“No, my dear John, your fears were unfounded, I have not been ill. I wish I had been—sick unto death! I have been too wretched to write, that was all. Why should I distress you with a reiteration of my misery—and I cannot write, or think about anything else? I have no doubt Darwin’s book is good, but I could not interest myself in it. The thought of my own misery comes between me and every page I read.
“You ask me what I mean to do with my life when my dark days are over. To that question there can but be one answer. I mean, so far as it is possible, to forget. I shall go down to my grave burdened with my dismal secret; but I shall exercise every faculty I possess to keep that secret to the end. He is not likely to betray me. The knowledge of his own baseness will seal his lips.
“Your suggestion of a future home in some quiet village, either in England or abroad, is kindly meant, I know, but I shudder at the mere idea of such a life. To pass as a widow; to have to answer every prying acquaintance—the doctor, the clergyman—people who would force themselves upon me, however secluded my life might be; to devote myself to a duty which in every hour of my existence would remind me of my folly and of my degradation: I should live like the galley-slave who drags his chain at every step.
“You tell me that the tie which would be a sorrow in the beginning might grow into a blessing. That could never be. You know very little of a woman’s nature when you suggest such a possibility. What can your sex know of a woman’s agony under such circumstances as mine? You are never made to feel the sting of dishonour.”
A light began to dawn on Mildred as she read this second letter from Evian. The first might mean anything—an engagement broken off, a proud girl jilted by a worthless lover, the sense of degradation that a woman feels in having loved unwisely—in having wasted confidence and affection upon an unworthy object: Mildred had so interpreted that despairing letter. But the second revealed a deeper wound, a darker misery.

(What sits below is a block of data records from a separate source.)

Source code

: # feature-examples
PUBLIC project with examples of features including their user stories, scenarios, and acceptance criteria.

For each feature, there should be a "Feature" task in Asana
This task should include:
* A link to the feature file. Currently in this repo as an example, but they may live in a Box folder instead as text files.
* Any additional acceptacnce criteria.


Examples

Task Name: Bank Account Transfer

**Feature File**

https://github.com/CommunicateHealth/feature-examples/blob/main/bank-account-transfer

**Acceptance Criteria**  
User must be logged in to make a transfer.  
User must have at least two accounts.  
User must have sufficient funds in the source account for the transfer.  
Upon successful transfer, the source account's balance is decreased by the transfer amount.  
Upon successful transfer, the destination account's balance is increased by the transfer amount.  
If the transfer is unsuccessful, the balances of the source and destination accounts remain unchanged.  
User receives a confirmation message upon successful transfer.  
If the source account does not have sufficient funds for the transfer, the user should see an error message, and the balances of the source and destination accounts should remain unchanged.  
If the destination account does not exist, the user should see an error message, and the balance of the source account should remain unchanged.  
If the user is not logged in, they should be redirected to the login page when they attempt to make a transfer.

There were sentences that stood out from the context with unmistakable meaning. “When my dark days are over”—“to pass as a widow”—“to devote myself to a duty which would remind me of my folly and my degradation.”
That suggestion of a secluded life—of a care which should grow into a blessing—could mean only one thing. The wretched girl who wrote that letter was about to become a mother, under conditions which meant life-long dishonour.
White as marble, and with hands that trembled convulsively as they held the letter, Mildred Greswold read on, hurriedly, eagerly, breathlessly, to the last line of the last letter. She had no scruples, no sense of wrong-doing. The secret hidden in that little packet of letters was a secret which she had a right to know—she above all other people, she who had been cheated and fooled by false imaginings.
The third letter from Evian was dated late in January:
“I have been very ill—dangerously, I believe—but my doctor took unnecessary trouble to cure me. I am now able to go out of doors again, and I walk by the lake for half-an-hour every day in the morning sun. The child thrives wonderfully, I am told; but if there is to be a change of nurses, as there must be—for this woman here must lose sight of her charge and of me when I leave this place—the change cannot be made too soon. If Boulogne is really the best place you can think of, your plan would be to meet me with the nurse at Dijon, where we can take the rail. We shall post from here to that town. I am very sorry to inflict so much trouble upon you, but it is a part of my misery to be a burden to you as well as to myself. When once this incubus is safely disposed of, I shall be less troublesome to you.